There are hundreds of book reviews on the Honest History site, but two of the most popular have been Diane Bell’s reviews of Tom Griffiths’ The Art of Time Travel: Historians and Their Craft and Clare Wright’s You Daughters of Freedom: The Australians Who Won the Vote and Inspired the World.
Bell said this of Griffiths:
Read this extraordinary work as a series of satisfying tributes to Australian women and men of account; enjoy the momentum; relish the finely-tuned ear for nurturing ideas as Griffiths brings us back to the home note: the past is prologue.
She said this of Wright:
You Daughters of Freedom is a Big Book about Big Ideas and I have only had the space to highlight a few in this review. There are many more protests, people, proclamations, resolutions, organisations and by-ways to be found in Clare Wright’s book.

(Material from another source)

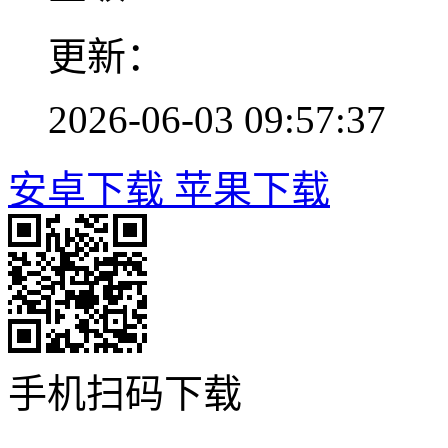
更新：
2026-06-03 09:57:37
安卓下载
苹果下载
手机扫码下载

I urge you to read it; share it with your family, friends and colleagues; make sure your local library has multiple copies; ditto the local book store and newsagent; put it on the list for your reading group.
Emerita Professor Diane Bell is a distinguished anthropologist who has written a number of important books, including Daughters of the Dreaming, Generations: Grandmothers, Mothers and Daughters, Ngarrindjeri Wurruwarrin: A World That Is, Was and Will Be, Evil: a Novel, and Listen to Ngarrindjeri Women Speaking. Her most recent book review for Honest History was of Bruce Pascoe’s anthology, Salt: Selected Stories and Essays.